Hakiki doğaya, çevreleyen dünyanın duyumsal gücüne takıntılı biçimde odaklanması sayesinde biricik içeriği bir arada tutan şey dokudur. Yaratılan uzam son çivisine kadar, nesnelerin şekli ve yerleştirmesine, ışık ve gölge ile aydınlatılması veya kuşatılmasına kadar öylesine dakik inşa edilmiştir ki- her daim içimizi titreten gizemli bir ton hüküm sürer. Yapaylık ve teatralli tamamen dışlanmış olsa da hiçbir şey “doğal” değildir. Her detay, fiziksel etkisi sayesinde nefes kesici ruh haline katkı yapmaktadır.
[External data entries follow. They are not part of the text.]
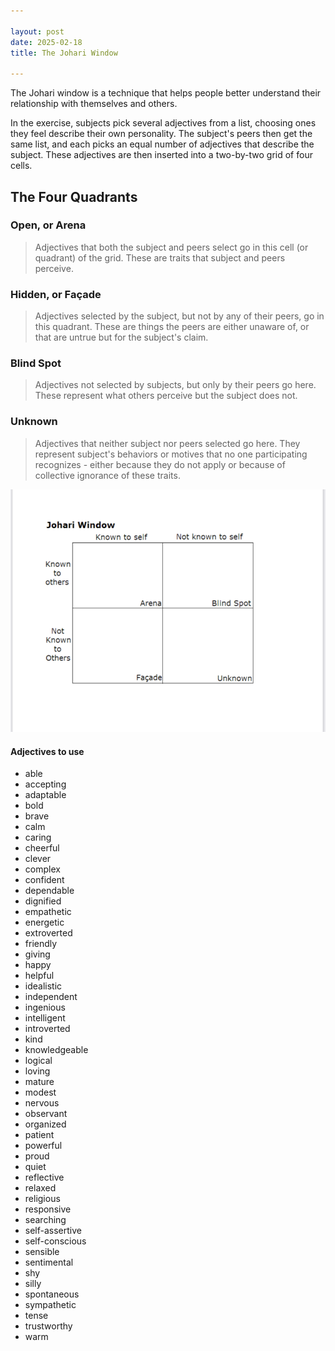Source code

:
 ```yaml
---

layout: post
date: 2025-02-18
title: The Johari Window

---
```


The Johari window is a technique that helps people better understand their relationship with themselves and others.

In the exercise, subjects pick several adjectives from a list, choosing ones they feel describe their own personality. The subject's peers then get the same list, and each picks an equal number of adjectives that describe the subject. These adjectives are then inserted into a two-by-two grid of four cells.

## The Four Quadrants

### Open, or Arena

> Adjectives that both the subject and peers select go in this cell (or quadrant) of the grid. These are traits that subject and peers perceive.

### Hidden, or Façade

> Adjectives selected by the subject, but not by any of their peers, go in this quadrant. These are things the peers are either unaware of, or that are untrue but for the subject's claim.

### Blind Spot

> Adjectives not selected by subjects, but only by their peers go here. These represent what others perceive but the subject does not.

### Unknown

> Adjectives that neither subject nor peers selected go here. They represent subject's behaviors or motives that no one participating recognizes - either because they do not apply or because of collective ignorance of these traits.

!["Johari Window"](/images/johari-window-grid.png)

#### Adjectives to use

- able
- accepting
- adaptable
- bold
- brave
- calm
- caring
- cheerful
- clever
- complex
- confident
- dependable
- dignified
- empathetic
- energetic
- extroverted
- friendly
- giving
- happy
- helpful
- idealistic
- independent
- ingenious
- intelligent
- introverted
- kind
- knowledgeable
- logical
- loving
- mature
- modest
- nervous
- observant
- organized
- patient
- powerful
- proud
- quiet
- reflective
- relaxed
- religious
- responsive
- searching
- self-assertive
- self-conscious
- sensible
- sentimental
- shy
- silly
- spontaneous
- sympathetic
- tense
- trustworthy
- warm
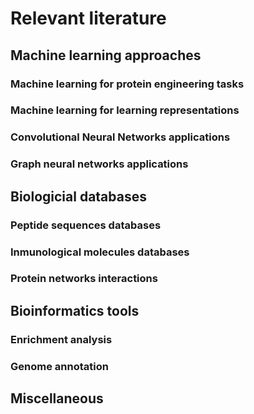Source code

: # Relevant literature 

## Machine learning approaches

### Machine learning for protein engineering tasks

### Machine learning for learning representations

### Convolutional Neural Networks applications

### Graph neural networks applications

## Biologicial databases

### Peptide sequences databases

### Inmunological molecules databases

### Protein networks interactions

## Bioinformatics tools

### Enrichment analysis

### Genome annotation

## Miscellaneous
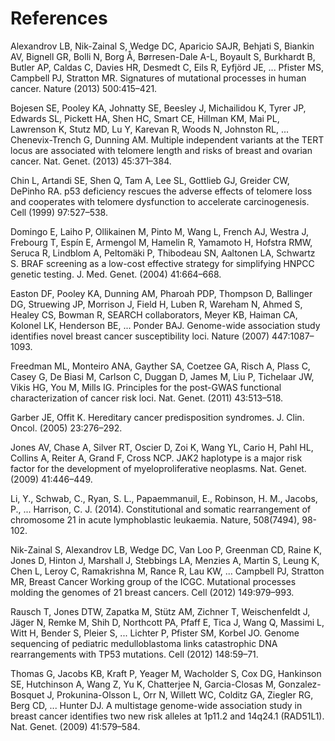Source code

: # References
Alexandrov LB, Nik-Zainal S, Wedge DC, Aparicio SAJR, Behjati S, Biankin AV, Bignell GR, Bolli N, Borg Å, Børresen-Dale A-L, Boyault S, Burkhardt B, Butler AP, Caldas C, Davies HR, Desmedt C, Eils R, Eyfjörd JE, ... Pfister MS, Campbell PJ, Stratton MR. Signatures of mutational processes in human cancer. Nature (2013) 500:415–421.

  Bojesen SE, Pooley KA, Johnatty SE, Beesley J, Michailidou K, Tyrer JP, Edwards SL, Pickett HA, Shen HC, Smart CE, Hillman KM, Mai PL, Lawrenson K, Stutz MD, Lu Y, Karevan R, Woods N, Johnston RL, ... Chenevix-Trench G, Dunning AM. Multiple independent variants at the TERT locus are associated with telomere length and risks of breast and ovarian cancer. Nat. Genet. (2013) 45:371–384.

Chin L, Artandi SE, Shen Q, Tam A, Lee SL, Gottlieb GJ, Greider CW, DePinho RA. p53 deficiency rescues the adverse effects of telomere loss and cooperates with telomere dysfunction to accelerate carcinogenesis. Cell (1999) 97:527–538.

Domingo E, Laiho P, Ollikainen M, Pinto M, Wang L, French AJ, Westra J, Frebourg T, Espín E, Armengol M, Hamelin R, Yamamoto H, Hofstra RMW, Seruca R, Lindblom A, Peltomäki P, Thibodeau SN, Aaltonen LA, Schwartz S. BRAF screening as a low-cost effective strategy for simplifying HNPCC genetic testing. J. Med. Genet. (2004) 41:664–668.

Easton DF, Pooley KA, Dunning AM, Pharoah PDP, Thompson D, Ballinger DG, Struewing JP, Morrison J, Field H, Luben R, Wareham N, Ahmed S, Healey CS, Bowman R, SEARCH collaborators, Meyer KB, Haiman CA, Kolonel LK, Henderson BE, ... Ponder BAJ. Genome-wide association study identifies novel breast cancer susceptibility loci. Nature (2007) 447:1087–1093.

Freedman ML, Monteiro ANA, Gayther SA, Coetzee GA, Risch A, Plass C, Casey G, De Biasi M, Carlson C, Duggan D, James M, Liu P, Tichelaar JW, Vikis HG, You M, Mills IG. Principles for the post-GWAS functional characterization of cancer risk loci. Nat. Genet. (2011) 43:513–518.

Garber JE, Offit K. Hereditary cancer predisposition syndromes. J. Clin. Oncol. (2005) 23:276–292.

Jones AV, Chase A, Silver RT, Oscier D, Zoi K, Wang YL, Cario H, Pahl HL, Collins A, Reiter A, Grand F, Cross NCP. JAK2 haplotype is a major risk factor for the development of myeloproliferative neoplasms. Nat. Genet. (2009) 41:446–449.

Li, Y., Schwab, C., Ryan, S. L., Papaemmanuil, E., Robinson, H. M., Jacobs, P., ... Harrison, C. J. (2014). Constitutional and somatic rearrangement of chromosome 21 in acute lymphoblastic leukaemia. Nature, 508(7494), 98-102.

Nik-Zainal S, Alexandrov LB, Wedge DC, Van Loo P, Greenman CD, Raine K, Jones D, Hinton J, Marshall J, Stebbings LA, Menzies A, Martin S, Leung K, Chen L, Leroy C, Ramakrishna M, Rance R, Lau KW, ... Campbell PJ, Stratton MR, Breast Cancer Working group of the ICGC. Mutational processes molding the genomes of 21 breast cancers. Cell (2012) 149:979–993.

Rausch T, Jones DTW, Zapatka M, Stütz AM, Zichner T, Weischenfeldt J, Jäger N, Remke M, Shih D, Northcott PA, Pfaff E, Tica J, Wang Q, Massimi L, Witt H, Bender S, Pleier S, ... Lichter P, Pfister SM, Korbel JO. Genome sequencing of pediatric medulloblastoma links catastrophic DNA rearrangements with TP53 mutations. Cell (2012) 148:59–71.

Thomas G, Jacobs KB, Kraft P, Yeager M, Wacholder S, Cox DG, Hankinson SE, Hutchinson A, Wang Z, Yu K, Chatterjee N, Garcia-Closas M, Gonzalez-Bosquet J, Prokunina-Olsson L, Orr N, Willett WC, Colditz GA, Ziegler RG, Berg CD, ... Hunter DJ. A multistage genome-wide association study in breast cancer identifies two new risk alleles at 1p11.2 and 14q24.1 (RAD51L1). Nat. Genet. (2009) 41:579–584.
Geniş, terk edilmiş yerler ve aşırı kalabalık alanlar birbirini izleyen imgeleri tamamlar veya dönüştürür. Her ikisi de bize aynı şeyi söyler: yalnızlık ve terk edilmişlik, hüzünlü bir armonikanın neredeyse monoton müziği ile yorulmak bilmez bir şekilde vurgulanarak bizlere seslenmektedir.

Gelin, Tarr’ın yönettiği, NY Film Festivali’nin açılışı için ısmarlanan, ne yazık ki neredeyse hiç bilinmeyen, oldukça kısa, 5 dakikalık filmi Prolog’u (2004) anımsayalım. Bu siyah beyaz film, elbette kesintisiz tek bir çekimden oluşmakta, açıkça yoksul ve yoksun, muhtaç ama onurlu sayısız genç ve yaşlı adamı ve birkaç kadını bir arada göstermektedir. Bizim göremediğimiz bir şeye doğru bir kuyrukta yavaşça ilerlemektedirler. Her şey, görünmeyenin hatırı sayılır önemde olduğunun habercisidir.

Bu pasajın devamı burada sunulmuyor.